Dokter dari Irbin menerangkan upaya mengevakuasi seorang anak perempuan, Sara, yang mempunyai tumor ganas di matanya, kondisi genetik yang telah membunuh dua saudara kandungnya:
Tak ada yang belum kami upayakan buat mengevakuasinya, untuk merawatnya, tetapi kami tak berhasil. Tak ada izin baginya untuk keluar, tak ada yang membantu kami. Ia mati. Ibunya melahirkan anak perempuan lagi, sekitar satu atau dua bulan lalu, dan tes awal menunjukkan bahwa ia mengidap penyakit yang sama.

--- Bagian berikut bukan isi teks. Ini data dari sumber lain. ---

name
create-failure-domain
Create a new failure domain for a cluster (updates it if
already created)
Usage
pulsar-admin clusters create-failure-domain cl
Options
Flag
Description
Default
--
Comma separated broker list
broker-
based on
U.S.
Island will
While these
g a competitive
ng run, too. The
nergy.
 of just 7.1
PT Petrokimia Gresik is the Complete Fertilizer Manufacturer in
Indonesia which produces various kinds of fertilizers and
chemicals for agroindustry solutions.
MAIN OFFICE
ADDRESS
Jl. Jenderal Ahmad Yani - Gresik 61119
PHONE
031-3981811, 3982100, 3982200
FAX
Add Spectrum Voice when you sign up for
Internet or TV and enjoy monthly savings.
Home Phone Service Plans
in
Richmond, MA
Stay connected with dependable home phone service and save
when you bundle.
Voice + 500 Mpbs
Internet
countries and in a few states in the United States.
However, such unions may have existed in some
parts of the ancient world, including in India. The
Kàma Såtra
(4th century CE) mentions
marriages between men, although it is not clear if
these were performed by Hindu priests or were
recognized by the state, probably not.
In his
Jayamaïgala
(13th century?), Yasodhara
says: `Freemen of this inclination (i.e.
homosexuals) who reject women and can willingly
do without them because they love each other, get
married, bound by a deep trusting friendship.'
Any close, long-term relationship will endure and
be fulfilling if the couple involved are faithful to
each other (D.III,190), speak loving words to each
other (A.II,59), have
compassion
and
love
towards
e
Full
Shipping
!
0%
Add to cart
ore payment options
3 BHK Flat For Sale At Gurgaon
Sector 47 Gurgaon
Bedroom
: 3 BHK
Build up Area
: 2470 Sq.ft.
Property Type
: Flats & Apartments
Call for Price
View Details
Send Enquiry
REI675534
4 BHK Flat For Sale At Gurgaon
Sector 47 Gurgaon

Ayahnya, kali ini, ketika saya mengajaknya berdiskusi tentang perawatan, menolak mentah-mentah. Ia bilang ia tak mau membahas perawatan lagi, ia tak ingin anaknya dirawat – tak ada gunanya. Kami hanya akan menunggu mati bersama-sama, katanya kepada saya.
Dokter itu kemudian menggambarkan tekanan-tekanan dalam sistem medis:
Pada tanggal 18 atau 19 [November] terjadi serangan udara dan seorang saudara saya terluka. Usianya 33 tahun dan sudah mempunyai anak, dan tangannya harus diamputasi. Saya yang ditugaskan merawatnya, tetapi saya tak menyadari bahwa ia adalah saudara saya. Saya baru sadar ketika pulang dan diberitahu istri saya bahwa seorang saudaraku harus diamputasi tangannya. Saya bertanya, apakah ia orang yang terpaksa kehilangan kedua tangan? Istri saya bilang ya. Saya merawat laki-laki itu tetapi sangat kewalahan karena pasien yang membludak sampai-sampai tak mengenalnya sama sekali. Inilah hidup kami sekarang.
Hukum Humaniter Internasional
Hukum humaniter internasional, atau hukum-hukum perang, yang berlaku atas konflik bersenjata di Suriah, melarang serangan yang menyasar penduduk sipil atau properti mereka, serangan yang tak membedakan sipil dan kombatan, atau yang membahayakan warga sipil atau bangunan mereka yang tak sepadan dengan pencapaian militer yang diharapkan. Semua pihak yang berkonflik wajib mengambil langkah-langkah pencegahan yang mungkin untuk menghindarkan para warga sipil dari celaka, serta tak menurunkan pasukan di daerah-daerah padat penduduk.
Hukum-hukum perang tak melarang pengepungan selama tujuannya ialah pencapaian tujuan militer dan bukan membikin populasi sipil kelaparan atau membahayakan mereka tanpa tujuan. Warga sipil tak boleh dipaksa berpindah kecuali keselamatan mereka bergantung pada evakuasi.
Pihak pengepung yang mengakibatkan warga kelaparan berkewajiban untuk menyediakan akses bantuan humaniter dan bukannya malah secara sewenang-wenang menghalang-halangi. Pihak-pihak yang berperang juga harus memastikan kebebasan gerak bagi para pekerja humaniter, yang hanya boleh dibatasi sementara demi alasan-alasan kepentingan militer yang mutlak.
Orang-orang yang melakukan pelanggaran serius atas hukum-hukum perang dengan niat kriminal – dengan sengaja atau karena kecerobohan – dapat diadili dengan tuduhan kejahatan perang. Demikian pula orang-orang yang membantu, memfasilitasi, mendukung, atau bersekongkol dalam kejahatan perang.